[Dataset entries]
::::::

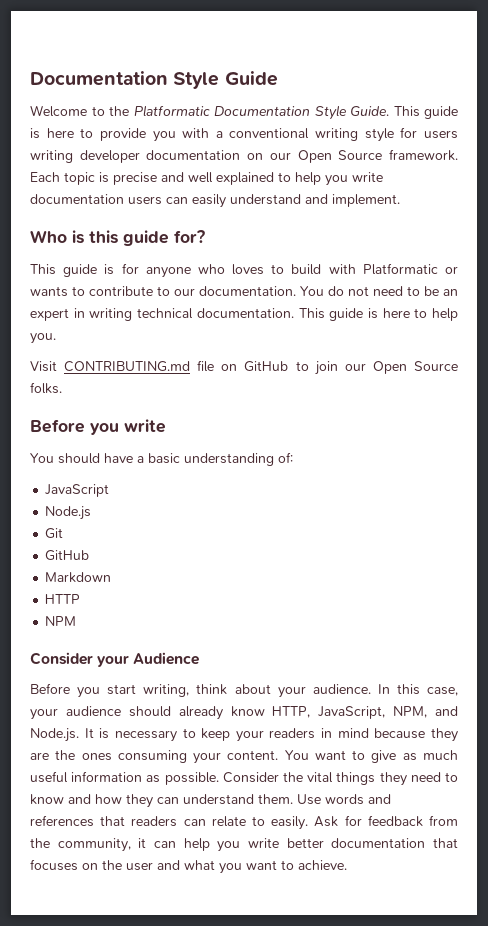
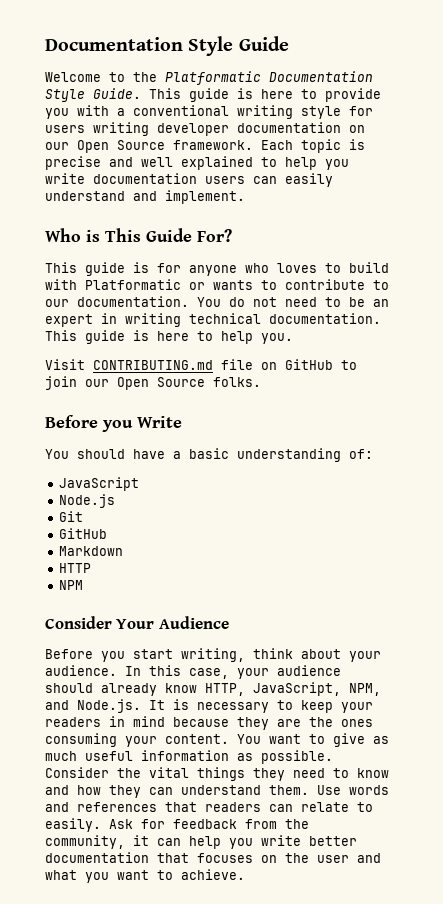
[89,230,205,246] this guide for? -> [105,228,232,242] This Guide For?
[124,419,166,433] write -> [137,416,182,428] Write
[97,655,130,667] your -> [116,619,155,629] Your

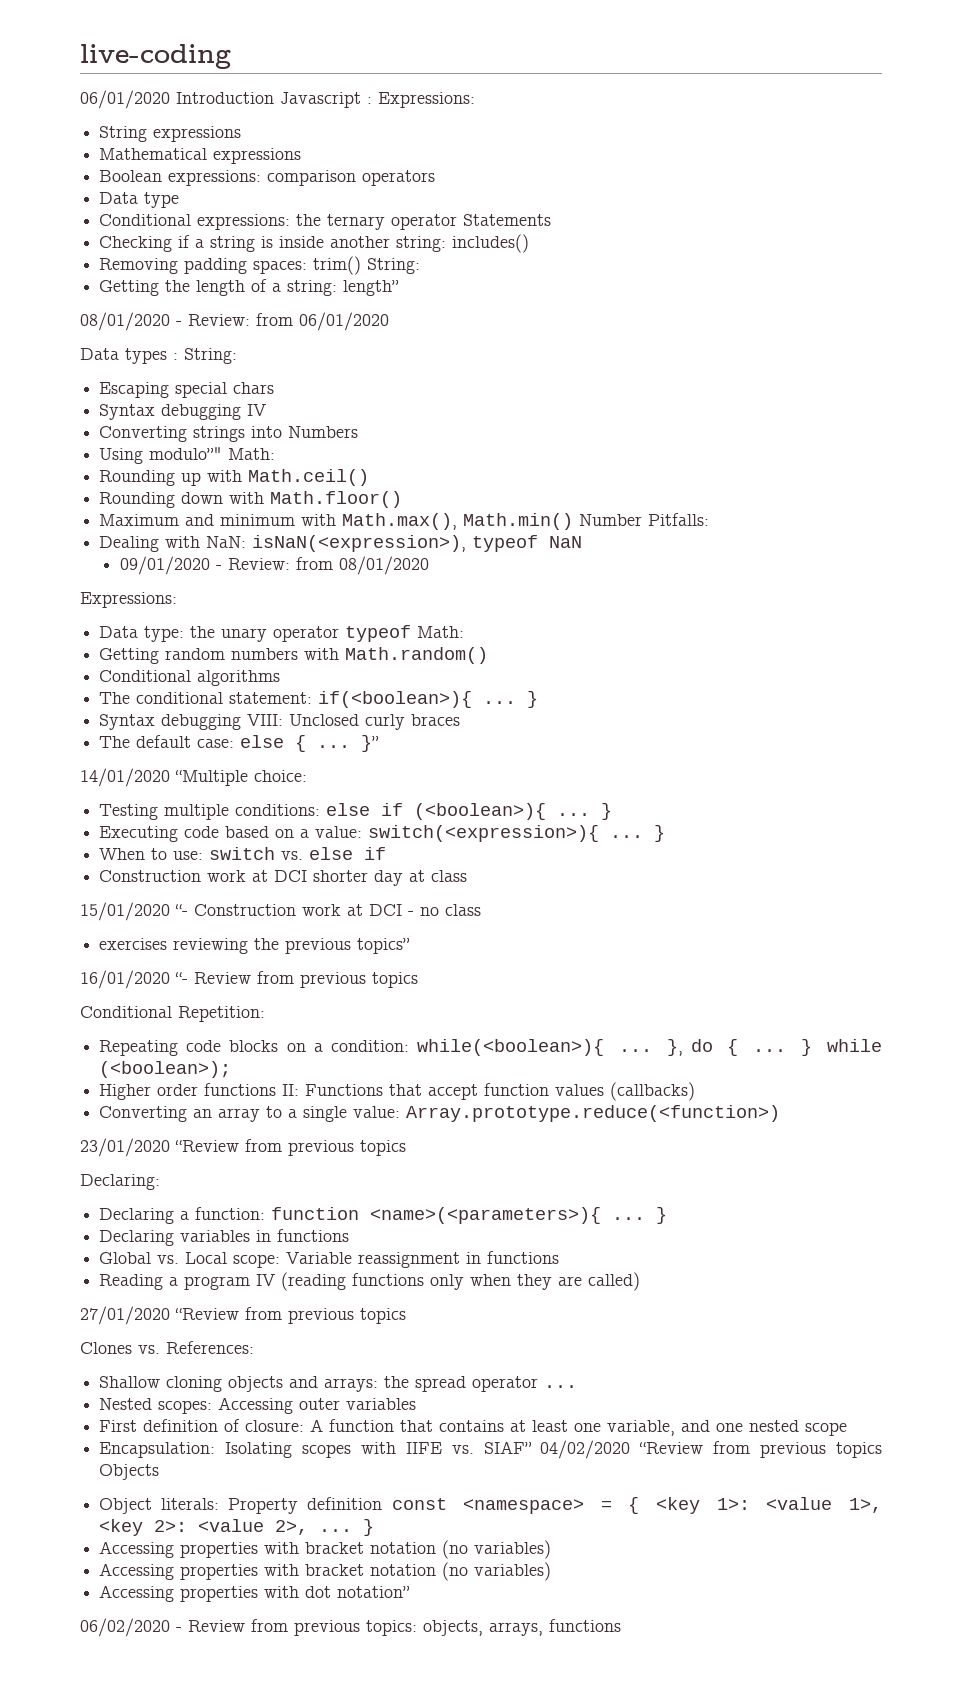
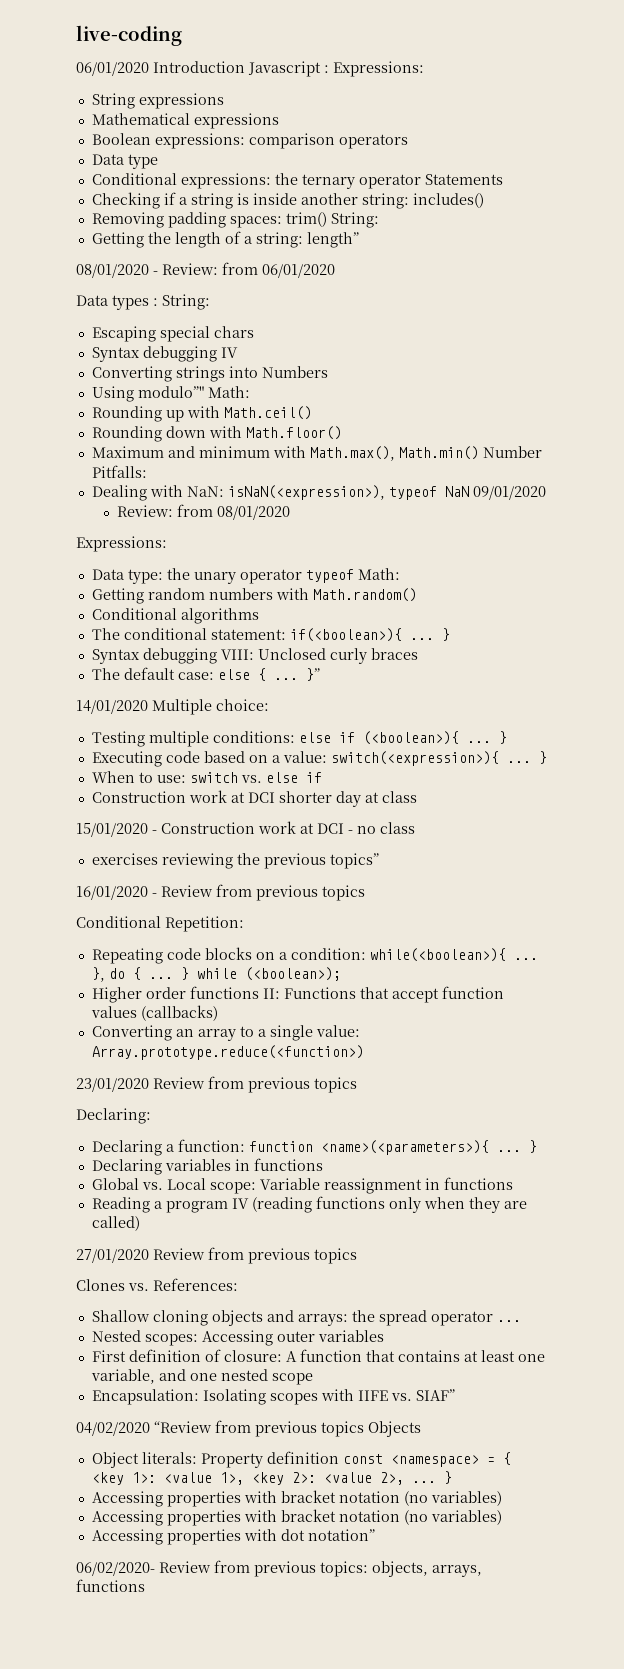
[119,556,222,575] // 09/01/2020 - -> [472,486,546,500] 09/01/2020 //
[175,770,248,786] “Multiple -> [152,699,212,715] Multiple
[175,904,188,916] “- -> [152,830,157,834] -
[175,972,188,984] “- -> [152,893,157,897] -
[175,1140,239,1152] “Review -> [153,1077,205,1089] Review
[175,1308,239,1320] “Review -> [153,1248,205,1260] Review
(532, 1447) none -> (455, 1395) //
[80,1618,182,1637] 06/02/2020 - -> [76,1562,155,1576] 06/02/2020-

::::::

Where an entry holds a picture, leave the picture out and output the rest exactly.

[89,230,205,246] this guide for? -> [105,228,232,242] This Guide For?
[124,419,166,433] write -> [137,416,182,428] Write
[97,655,130,667] your -> [116,619,155,629] Your

[119,556,222,575] // 09/01/2020 - -> [472,486,546,500] 09/01/2020 //
[175,770,248,786] “Multiple -> [152,699,212,715] Multiple
[175,904,188,916] “- -> [152,830,157,834] -
[175,972,188,984] “- -> [152,893,157,897] -
[175,1140,239,1152] “Review -> [153,1077,205,1089] Review
[175,1308,239,1320] “Review -> [153,1248,205,1260] Review
(532, 1447) none -> (455, 1395) //
[80,1618,182,1637] 06/02/2020 - -> [76,1562,155,1576] 06/02/2020-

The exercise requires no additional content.